— O que fazer —
Diga se cada afirmação seguinte está de acordo com o excerto fornecido. Responda sim ou não e cite as palavras exatas do excerto que o decidem. 1. A casa mãe da recorrente tem sede em França. 2. As peças referidas nas faturas permitem que os veículos circulem em estradas abertas à circulação pública. 3. A menção sobre as peças consta apenas de uma das faturas.

— Excerto fornecido —
----

D. A recorrente vinculou-se com a casa mãe “…………….” (com sede em França) e com os colaboradores por esta enviados, a fim de lhe ser prestado apoio técnico no âmbito da actividade que desenvolve. (Doc. fls 834-856 dos autos).

E. Consta em cada uma das facturas a que alude a al.c) do probatório a seguinte menção: «………………. avisa a sua amável clientela sobre o facto de as peças destinadas à adaptação ou à preparação para a competição de veículos da marca P. apresentarem características tais que tornam interdita a circulação dos veículos que as equipem em estradas abertas à circulação pública na medida em que modificam significativamente as características descritas nos livretes sobre o ruido, poluição, velocidade máxima, dimensão dos pneumáticos, etc,». (Doc.s fls 97 a 669 dos autos).

----

— Registos fornecidos —
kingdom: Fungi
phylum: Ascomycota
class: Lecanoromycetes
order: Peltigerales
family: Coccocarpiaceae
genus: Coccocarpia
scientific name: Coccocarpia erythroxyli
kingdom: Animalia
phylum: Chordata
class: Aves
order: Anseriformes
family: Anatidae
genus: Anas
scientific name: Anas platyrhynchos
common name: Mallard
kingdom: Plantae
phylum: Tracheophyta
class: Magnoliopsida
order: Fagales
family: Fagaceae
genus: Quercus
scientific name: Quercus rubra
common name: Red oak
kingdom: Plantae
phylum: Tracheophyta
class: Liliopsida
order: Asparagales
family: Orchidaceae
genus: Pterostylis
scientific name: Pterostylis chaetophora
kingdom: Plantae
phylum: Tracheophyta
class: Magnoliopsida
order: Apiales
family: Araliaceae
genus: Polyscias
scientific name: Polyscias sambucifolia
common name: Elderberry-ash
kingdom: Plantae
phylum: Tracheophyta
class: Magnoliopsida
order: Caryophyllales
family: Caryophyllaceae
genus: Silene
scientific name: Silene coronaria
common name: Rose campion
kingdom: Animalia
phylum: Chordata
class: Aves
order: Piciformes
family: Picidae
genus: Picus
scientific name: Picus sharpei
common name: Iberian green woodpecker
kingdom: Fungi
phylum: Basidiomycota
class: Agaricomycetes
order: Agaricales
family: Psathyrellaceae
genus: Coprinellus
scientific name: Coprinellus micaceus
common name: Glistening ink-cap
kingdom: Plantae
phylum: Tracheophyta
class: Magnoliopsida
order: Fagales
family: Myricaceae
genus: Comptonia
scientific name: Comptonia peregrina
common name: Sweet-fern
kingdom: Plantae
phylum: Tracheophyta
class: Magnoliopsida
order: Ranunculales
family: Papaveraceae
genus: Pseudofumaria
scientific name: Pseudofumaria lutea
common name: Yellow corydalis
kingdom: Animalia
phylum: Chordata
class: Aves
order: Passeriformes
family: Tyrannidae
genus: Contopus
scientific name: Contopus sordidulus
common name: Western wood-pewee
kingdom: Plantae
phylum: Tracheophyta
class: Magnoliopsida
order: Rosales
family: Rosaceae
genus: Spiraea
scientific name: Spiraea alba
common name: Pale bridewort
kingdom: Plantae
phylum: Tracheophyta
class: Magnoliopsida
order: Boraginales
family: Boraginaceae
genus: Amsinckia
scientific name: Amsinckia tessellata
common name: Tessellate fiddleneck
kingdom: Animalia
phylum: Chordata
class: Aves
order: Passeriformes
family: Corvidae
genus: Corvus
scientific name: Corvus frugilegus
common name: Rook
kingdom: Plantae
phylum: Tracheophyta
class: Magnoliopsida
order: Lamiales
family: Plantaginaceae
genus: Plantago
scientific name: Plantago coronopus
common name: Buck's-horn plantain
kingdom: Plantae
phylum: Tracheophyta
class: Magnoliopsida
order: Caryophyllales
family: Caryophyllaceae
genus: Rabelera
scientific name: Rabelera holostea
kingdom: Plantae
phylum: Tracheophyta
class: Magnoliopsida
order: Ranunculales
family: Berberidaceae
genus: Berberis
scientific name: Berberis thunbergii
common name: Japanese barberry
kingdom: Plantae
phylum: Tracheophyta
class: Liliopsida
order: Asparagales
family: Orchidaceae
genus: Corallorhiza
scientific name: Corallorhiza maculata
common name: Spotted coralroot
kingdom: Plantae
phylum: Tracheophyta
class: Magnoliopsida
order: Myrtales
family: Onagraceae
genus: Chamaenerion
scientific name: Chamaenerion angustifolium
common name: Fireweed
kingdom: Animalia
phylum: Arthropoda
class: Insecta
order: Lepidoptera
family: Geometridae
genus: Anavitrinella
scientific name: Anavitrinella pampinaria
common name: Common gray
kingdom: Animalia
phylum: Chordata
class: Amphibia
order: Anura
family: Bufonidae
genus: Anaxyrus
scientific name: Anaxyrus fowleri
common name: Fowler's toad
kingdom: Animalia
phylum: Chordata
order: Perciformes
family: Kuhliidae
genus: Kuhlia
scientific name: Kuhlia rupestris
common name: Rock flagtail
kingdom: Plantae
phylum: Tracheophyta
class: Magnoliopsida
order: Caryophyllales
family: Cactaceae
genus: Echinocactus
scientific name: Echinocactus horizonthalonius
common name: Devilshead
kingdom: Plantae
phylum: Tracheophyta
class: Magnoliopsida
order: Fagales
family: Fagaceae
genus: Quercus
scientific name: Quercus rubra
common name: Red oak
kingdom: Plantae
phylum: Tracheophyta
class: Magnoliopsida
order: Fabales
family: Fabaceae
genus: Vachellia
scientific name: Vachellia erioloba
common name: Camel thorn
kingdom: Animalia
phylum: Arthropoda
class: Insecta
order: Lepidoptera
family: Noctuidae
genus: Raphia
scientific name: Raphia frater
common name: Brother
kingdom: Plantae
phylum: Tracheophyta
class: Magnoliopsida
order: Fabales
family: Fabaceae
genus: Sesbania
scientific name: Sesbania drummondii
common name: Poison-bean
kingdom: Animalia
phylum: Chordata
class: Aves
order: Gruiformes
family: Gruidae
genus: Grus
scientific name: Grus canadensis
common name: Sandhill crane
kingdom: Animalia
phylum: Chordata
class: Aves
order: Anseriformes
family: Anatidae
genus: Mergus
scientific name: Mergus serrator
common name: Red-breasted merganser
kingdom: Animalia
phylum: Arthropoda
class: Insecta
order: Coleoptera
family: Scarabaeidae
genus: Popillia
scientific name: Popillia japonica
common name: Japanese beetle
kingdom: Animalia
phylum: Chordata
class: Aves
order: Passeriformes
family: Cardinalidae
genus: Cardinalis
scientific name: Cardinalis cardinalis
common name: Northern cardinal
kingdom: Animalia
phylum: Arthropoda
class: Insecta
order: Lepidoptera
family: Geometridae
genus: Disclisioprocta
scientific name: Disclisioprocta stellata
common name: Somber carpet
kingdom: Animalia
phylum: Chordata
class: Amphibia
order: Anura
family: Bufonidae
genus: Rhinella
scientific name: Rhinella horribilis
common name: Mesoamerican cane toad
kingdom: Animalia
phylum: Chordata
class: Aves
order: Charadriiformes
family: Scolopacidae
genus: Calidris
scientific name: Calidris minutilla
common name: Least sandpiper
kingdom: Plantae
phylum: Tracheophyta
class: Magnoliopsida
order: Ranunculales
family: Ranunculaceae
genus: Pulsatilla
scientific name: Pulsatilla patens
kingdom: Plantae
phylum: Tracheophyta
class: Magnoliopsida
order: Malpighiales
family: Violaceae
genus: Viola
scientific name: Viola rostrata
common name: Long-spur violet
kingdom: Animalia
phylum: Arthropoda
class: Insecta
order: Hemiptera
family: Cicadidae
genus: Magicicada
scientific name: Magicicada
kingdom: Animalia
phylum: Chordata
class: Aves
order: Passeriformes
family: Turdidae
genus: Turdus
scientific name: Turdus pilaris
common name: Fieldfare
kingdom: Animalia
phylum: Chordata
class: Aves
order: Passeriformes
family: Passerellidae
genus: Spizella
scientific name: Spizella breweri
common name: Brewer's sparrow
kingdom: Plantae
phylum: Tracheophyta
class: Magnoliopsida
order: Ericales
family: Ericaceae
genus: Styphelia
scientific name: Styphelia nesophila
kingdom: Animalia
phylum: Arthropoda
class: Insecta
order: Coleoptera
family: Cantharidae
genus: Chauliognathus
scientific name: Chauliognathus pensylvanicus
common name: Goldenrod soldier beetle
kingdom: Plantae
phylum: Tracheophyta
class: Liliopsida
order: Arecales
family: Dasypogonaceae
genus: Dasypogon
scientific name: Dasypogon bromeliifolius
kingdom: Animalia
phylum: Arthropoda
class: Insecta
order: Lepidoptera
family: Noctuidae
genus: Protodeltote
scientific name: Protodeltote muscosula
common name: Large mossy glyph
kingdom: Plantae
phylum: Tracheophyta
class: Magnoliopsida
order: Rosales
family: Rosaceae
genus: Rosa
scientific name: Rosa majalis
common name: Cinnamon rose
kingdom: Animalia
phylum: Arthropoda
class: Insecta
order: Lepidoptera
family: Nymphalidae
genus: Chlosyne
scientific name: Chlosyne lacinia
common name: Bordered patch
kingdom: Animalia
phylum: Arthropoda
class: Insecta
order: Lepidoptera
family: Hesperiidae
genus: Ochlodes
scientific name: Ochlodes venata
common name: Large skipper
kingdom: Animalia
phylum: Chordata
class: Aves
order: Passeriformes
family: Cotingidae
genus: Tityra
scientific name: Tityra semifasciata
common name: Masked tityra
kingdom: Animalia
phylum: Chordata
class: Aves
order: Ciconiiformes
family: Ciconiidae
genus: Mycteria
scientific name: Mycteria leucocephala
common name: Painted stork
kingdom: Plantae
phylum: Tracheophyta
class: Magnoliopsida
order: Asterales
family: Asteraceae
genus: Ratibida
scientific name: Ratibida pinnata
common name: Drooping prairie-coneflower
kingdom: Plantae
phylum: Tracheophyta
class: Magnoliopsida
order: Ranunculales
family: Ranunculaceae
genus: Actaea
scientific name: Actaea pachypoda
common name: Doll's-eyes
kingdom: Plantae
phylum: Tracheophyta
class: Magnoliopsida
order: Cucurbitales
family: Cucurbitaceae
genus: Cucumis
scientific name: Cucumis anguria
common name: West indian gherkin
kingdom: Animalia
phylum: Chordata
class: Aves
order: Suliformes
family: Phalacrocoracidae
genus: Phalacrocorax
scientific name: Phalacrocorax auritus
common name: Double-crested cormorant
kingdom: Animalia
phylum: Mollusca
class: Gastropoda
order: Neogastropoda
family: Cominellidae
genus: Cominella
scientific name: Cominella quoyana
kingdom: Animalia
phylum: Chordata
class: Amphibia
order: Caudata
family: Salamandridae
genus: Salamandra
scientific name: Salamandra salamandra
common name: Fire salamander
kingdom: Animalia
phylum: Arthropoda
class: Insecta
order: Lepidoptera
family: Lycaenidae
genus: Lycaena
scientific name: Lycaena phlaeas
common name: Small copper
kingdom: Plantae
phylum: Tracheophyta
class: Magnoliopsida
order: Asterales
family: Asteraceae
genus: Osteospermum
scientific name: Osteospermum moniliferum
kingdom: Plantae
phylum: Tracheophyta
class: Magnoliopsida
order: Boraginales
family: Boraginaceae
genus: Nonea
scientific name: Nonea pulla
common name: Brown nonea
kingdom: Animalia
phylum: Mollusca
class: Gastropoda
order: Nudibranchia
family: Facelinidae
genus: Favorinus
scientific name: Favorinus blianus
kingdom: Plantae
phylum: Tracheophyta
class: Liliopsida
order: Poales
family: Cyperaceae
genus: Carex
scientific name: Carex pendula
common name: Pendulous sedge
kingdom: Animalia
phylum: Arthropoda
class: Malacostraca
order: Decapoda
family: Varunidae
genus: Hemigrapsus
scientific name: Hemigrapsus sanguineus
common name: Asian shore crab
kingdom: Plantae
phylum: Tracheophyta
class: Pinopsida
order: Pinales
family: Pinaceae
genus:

----

— Resultado da tarefa —
1. Sim: "com sede em França".
2. Não: "tornam interdita a circulação dos veículos que as equipem em estradas abertas à circulação pública".
3. Não: "Consta em cada uma das facturas".